If there was an award for videogame vehicle of the year (get on that, Game Awards) then the 2025 award would surely go to the Kei truck. The world’s cutest lorry delivered a brilliant comedic performance in April’s open-world driving sim Promise Mascot Agency, before offering a stranger, more haunting turn in September’s Easy Deliver co. Now, it’s targeting a mainstream audience in the indie action blockbuster DriveCrazy, a racing game in which you use a Kei Truck to outrun the apocalypse.

The demo of DriveCrazy, which I took for a quick whirl, starts off with you participating in an annual Kei Truck rally. Even in this comparatively normal mode, things are pretty wild. Literally anything you do while driving earns you points. Drive cleanly? Points. Knock down a lamppost? Points! Smash through a hedge, spin your truck 360, and bin it off the road into a rice paddy? Points, points, points.

No sooner have you completed the rally when oh no, aliens invade! Suddenly you’re trying to outrun missiles and laser strikes while buildings collapse around you. Fortunately, your Kei Truck is a vehicular superhero, able to doughnut on demand, wall-ride, drive on two wheels, and accelerate to near-supersonic speeds thanks to a sizzling blue afterburner.

There’s clearly a big dollop of Burnout in DriveCrazy’s DNA, but it reminds me as much of early 2000s open-world racer Midtown Madness. This is, admittedly, because the world feels a bit like it’s made out of polystyrene, with parked cars and other objects rebounding from your truck in somewhat floaty collisions.

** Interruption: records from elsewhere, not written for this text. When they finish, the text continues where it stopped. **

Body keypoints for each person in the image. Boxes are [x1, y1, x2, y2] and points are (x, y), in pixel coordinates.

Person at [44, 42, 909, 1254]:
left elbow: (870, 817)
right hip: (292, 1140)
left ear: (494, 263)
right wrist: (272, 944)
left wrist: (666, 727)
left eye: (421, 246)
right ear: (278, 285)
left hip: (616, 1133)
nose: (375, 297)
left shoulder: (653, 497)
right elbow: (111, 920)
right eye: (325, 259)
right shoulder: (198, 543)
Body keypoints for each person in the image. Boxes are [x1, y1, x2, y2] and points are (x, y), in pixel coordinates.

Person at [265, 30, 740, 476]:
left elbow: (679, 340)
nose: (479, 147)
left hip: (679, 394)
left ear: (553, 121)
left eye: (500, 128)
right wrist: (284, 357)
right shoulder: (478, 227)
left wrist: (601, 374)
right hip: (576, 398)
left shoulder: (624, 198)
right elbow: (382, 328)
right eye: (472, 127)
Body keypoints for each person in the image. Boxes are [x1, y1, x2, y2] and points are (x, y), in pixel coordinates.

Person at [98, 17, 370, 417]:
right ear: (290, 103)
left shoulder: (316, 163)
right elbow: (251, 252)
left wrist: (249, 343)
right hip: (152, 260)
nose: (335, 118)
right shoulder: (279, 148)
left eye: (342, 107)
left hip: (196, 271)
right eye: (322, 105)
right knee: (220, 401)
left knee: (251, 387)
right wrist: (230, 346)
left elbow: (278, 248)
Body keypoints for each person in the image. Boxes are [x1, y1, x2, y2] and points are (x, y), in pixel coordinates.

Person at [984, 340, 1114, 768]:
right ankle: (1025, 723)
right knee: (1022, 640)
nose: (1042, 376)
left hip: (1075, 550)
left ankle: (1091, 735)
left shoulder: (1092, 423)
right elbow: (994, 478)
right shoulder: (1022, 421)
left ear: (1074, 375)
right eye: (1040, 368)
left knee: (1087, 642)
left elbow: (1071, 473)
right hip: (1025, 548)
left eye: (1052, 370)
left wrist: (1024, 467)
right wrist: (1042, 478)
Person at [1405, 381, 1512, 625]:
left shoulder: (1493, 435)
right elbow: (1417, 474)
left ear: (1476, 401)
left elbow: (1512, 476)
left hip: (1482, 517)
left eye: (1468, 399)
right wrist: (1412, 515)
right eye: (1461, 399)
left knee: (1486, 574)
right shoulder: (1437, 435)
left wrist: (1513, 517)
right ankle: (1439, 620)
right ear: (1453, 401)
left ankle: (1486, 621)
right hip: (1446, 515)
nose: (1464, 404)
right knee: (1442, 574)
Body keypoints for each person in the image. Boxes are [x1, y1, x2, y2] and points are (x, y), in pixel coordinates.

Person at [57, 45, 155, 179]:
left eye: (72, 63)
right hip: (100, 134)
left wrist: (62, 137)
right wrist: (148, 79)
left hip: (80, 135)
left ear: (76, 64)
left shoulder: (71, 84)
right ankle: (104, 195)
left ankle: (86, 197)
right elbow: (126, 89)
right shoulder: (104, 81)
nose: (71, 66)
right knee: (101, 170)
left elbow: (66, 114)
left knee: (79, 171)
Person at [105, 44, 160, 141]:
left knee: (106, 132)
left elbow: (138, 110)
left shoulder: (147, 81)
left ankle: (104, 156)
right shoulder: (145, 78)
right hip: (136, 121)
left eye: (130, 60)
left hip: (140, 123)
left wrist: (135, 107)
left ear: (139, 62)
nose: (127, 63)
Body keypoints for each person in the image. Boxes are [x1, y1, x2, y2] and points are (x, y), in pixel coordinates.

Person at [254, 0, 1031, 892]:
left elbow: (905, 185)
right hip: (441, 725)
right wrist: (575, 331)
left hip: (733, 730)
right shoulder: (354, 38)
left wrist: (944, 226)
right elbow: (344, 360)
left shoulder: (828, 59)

DriveCrazy gets away with this, however, due to its tongue-in-cheek flavour and relentless pace. The environment is simply not happy unless it is exploding, while the frantic survivalist racing is interspersed with boss fights against enormous enemies such as a giant bear with glowing eyes.

DriveCrazy launched out of early access earlier this week, its 1.0 update rounding out the experience with several new features. These include two new stages to propel yourself through, an extra boss fight, the ability to load supplies onto the truck bed, and an ending cutscene. If it sounds like your bag, the racer’s currently on a 20% launch discount until Christmas Day, bringing the price down from an already-reasonable $9(£7.50) to $7.19(£6).